[Rows]
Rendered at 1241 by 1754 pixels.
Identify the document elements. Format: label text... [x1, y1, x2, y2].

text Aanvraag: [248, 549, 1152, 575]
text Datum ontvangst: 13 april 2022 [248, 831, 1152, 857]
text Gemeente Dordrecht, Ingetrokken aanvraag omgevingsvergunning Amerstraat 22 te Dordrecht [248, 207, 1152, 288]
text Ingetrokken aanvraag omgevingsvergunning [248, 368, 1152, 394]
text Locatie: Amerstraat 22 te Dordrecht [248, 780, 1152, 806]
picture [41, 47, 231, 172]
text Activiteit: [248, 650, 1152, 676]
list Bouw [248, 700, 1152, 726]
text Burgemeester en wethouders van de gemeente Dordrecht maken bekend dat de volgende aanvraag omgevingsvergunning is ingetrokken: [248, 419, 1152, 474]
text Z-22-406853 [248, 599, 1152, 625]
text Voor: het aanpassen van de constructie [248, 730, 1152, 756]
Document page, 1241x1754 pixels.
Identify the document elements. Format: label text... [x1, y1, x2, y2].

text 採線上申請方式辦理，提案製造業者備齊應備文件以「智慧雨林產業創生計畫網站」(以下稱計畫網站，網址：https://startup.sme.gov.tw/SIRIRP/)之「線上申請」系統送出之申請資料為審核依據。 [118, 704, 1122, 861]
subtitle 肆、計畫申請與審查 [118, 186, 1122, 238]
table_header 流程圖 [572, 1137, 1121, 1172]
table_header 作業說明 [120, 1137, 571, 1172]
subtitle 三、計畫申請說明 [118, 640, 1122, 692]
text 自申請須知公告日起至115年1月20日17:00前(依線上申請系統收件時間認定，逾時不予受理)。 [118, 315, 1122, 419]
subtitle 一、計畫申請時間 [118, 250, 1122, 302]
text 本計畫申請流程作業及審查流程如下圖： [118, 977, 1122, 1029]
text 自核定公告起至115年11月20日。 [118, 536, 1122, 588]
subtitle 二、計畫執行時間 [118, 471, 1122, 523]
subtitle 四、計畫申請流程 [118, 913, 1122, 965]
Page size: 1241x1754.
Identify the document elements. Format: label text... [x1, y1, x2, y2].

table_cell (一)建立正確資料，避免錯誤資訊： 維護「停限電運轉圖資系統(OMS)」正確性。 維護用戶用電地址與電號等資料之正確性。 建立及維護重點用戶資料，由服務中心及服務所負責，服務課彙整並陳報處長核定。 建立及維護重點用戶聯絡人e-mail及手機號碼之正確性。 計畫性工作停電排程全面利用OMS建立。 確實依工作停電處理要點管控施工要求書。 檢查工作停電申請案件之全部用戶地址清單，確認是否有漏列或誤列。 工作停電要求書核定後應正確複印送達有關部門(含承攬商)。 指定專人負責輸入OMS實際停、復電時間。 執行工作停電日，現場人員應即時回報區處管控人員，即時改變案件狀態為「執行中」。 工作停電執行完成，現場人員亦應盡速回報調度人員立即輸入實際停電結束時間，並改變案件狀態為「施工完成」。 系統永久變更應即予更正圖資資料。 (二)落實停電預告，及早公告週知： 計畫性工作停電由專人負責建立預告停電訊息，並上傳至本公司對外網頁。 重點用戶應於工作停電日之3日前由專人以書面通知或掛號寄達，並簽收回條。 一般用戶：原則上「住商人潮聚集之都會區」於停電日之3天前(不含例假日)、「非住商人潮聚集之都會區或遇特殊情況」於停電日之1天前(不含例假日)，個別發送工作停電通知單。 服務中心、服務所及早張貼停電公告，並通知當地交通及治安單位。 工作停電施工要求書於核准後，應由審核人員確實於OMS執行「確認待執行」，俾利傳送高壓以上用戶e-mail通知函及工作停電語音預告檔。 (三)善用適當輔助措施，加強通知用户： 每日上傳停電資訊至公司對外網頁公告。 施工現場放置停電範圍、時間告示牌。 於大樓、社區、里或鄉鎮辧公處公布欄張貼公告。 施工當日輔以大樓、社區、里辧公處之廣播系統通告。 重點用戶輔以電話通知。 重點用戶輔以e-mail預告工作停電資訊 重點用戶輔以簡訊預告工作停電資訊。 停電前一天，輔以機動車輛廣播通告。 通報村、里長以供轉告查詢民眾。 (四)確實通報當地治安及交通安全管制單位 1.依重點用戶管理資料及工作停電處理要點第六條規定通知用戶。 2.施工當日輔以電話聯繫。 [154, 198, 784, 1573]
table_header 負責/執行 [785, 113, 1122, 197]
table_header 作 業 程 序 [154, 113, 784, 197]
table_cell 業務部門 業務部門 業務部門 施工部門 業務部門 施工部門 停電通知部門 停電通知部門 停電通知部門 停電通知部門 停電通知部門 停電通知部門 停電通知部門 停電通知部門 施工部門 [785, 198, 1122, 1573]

[Prompt]
Please output every line of the data above verbatim, with nothing changed, added or left out.

[Expected answer]
Rendered at 1241 by 1754 pixels.
Identify the document elements. Format: label text... [x1, y1, x2, y2].

text Aanvraag: [248, 549, 1152, 575]
text Datum ontvangst: 13 april 2022 [248, 831, 1152, 857]
text Gemeente Dordrecht, Ingetrokken aanvraag omgevingsvergunning Amerstraat 22 te Dordrecht [248, 207, 1152, 288]
text Ingetrokken aanvraag omgevingsvergunning [248, 368, 1152, 394]
text Locatie: Amerstraat 22 te Dordrecht [248, 780, 1152, 806]
picture [41, 47, 231, 172]
text Activiteit: [248, 650, 1152, 676]
list Bouw [248, 700, 1152, 726]
text Burgemeester en wethouders van de gemeente Dordrecht maken bekend dat de volgende aanvraag omgevingsvergunning is ingetrokken: [248, 419, 1152, 474]
text Z-22-406853 [248, 599, 1152, 625]
text Voor: het aanpassen van de constructie [248, 730, 1152, 756]
Document page, 1241x1754 pixels.
Identify the document elements. Format: label text... [x1, y1, x2, y2].

text 採線上申請方式辦理，提案製造業者備齊應備文件以「智慧雨林產業創生計畫網站」(以下稱計畫網站，網址：https://startup.sme.gov.tw/SIRIRP/)之「線上申請」系統送出之申請資料為審核依據。 [118, 704, 1122, 861]
subtitle 肆、計畫申請與審查 [118, 186, 1122, 238]
table_header 流程圖 [572, 1137, 1121, 1172]
table_header 作業說明 [120, 1137, 571, 1172]
subtitle 三、計畫申請說明 [118, 640, 1122, 692]
text 自申請須知公告日起至115年1月20日17:00前(依線上申請系統收件時間認定，逾時不予受理)。 [118, 315, 1122, 419]
subtitle 一、計畫申請時間 [118, 250, 1122, 302]
text 本計畫申請流程作業及審查流程如下圖： [118, 977, 1122, 1029]
text 自核定公告起至115年11月20日。 [118, 536, 1122, 588]
subtitle 二、計畫執行時間 [118, 471, 1122, 523]
subtitle 四、計畫申請流程 [118, 913, 1122, 965]
Page size: 1241x1754.
Identify the document elements. Format: label text... [x1, y1, x2, y2].

table_cell (一)建立正確資料，避免錯誤資訊： 維護「停限電運轉圖資系統(OMS)」正確性。 維護用戶用電地址與電號等資料之正確性。 建立及維護重點用戶資料，由服務中心及服務所負責，服務課彙整並陳報處長核定。 建立及維護重點用戶聯絡人e-mail及手機號碼之正確性。 計畫性工作停電排程全面利用OMS建立。 確實依工作停電處理要點管控施工要求書。 檢查工作停電申請案件之全部用戶地址清單，確認是否有漏列或誤列。 工作停電要求書核定後應正確複印送達有關部門(含承攬商)。 指定專人負責輸入OMS實際停、復電時間。 執行工作停電日，現場人員應即時回報區處管控人員，即時改變案件狀態為「執行中」。 工作停電執行完成，現場人員亦應盡速回報調度人員立即輸入實際停電結束時間，並改變案件狀態為「施工完成」。 系統永久變更應即予更正圖資資料。 (二)落實停電預告，及早公告週知： 計畫性工作停電由專人負責建立預告停電訊息，並上傳至本公司對外網頁。 重點用戶應於工作停電日之3日前由專人以書面通知或掛號寄達，並簽收回條。 一般用戶：原則上「住商人潮聚集之都會區」於停電日之3天前(不含例假日)、「非住商人潮聚集之都會區或遇特殊情況」於停電日之1天前(不含例假日)，個別發送工作停電通知單。 服務中心、服務所及早張貼停電公告，並通知當地交通及治安單位。 工作停電施工要求書於核准後，應由審核人員確實於OMS執行「確認待執行」，俾利傳送高壓以上用戶e-mail通知函及工作停電語音預告檔。 (三)善用適當輔助措施，加強通知用户： 每日上傳停電資訊至公司對外網頁公告。 施工現場放置停電範圍、時間告示牌。 於大樓、社區、里或鄉鎮辧公處公布欄張貼公告。 施工當日輔以大樓、社區、里辧公處之廣播系統通告。 重點用戶輔以電話通知。 重點用戶輔以e-mail預告工作停電資訊 重點用戶輔以簡訊預告工作停電資訊。 停電前一天，輔以機動車輛廣播通告。 通報村、里長以供轉告查詢民眾。 (四)確實通報當地治安及交通安全管制單位 1.依重點用戶管理資料及工作停電處理要點第六條規定通知用戶。 2.施工當日輔以電話聯繫。 [154, 198, 784, 1573]
table_header 負責/執行 [785, 113, 1122, 197]
table_header 作 業 程 序 [154, 113, 784, 197]
table_cell 業務部門 業務部門 業務部門 施工部門 業務部門 施工部門 停電通知部門 停電通知部門 停電通知部門 停電通知部門 停電通知部門 停電通知部門 停電通知部門 停電通知部門 施工部門 [785, 198, 1122, 1573]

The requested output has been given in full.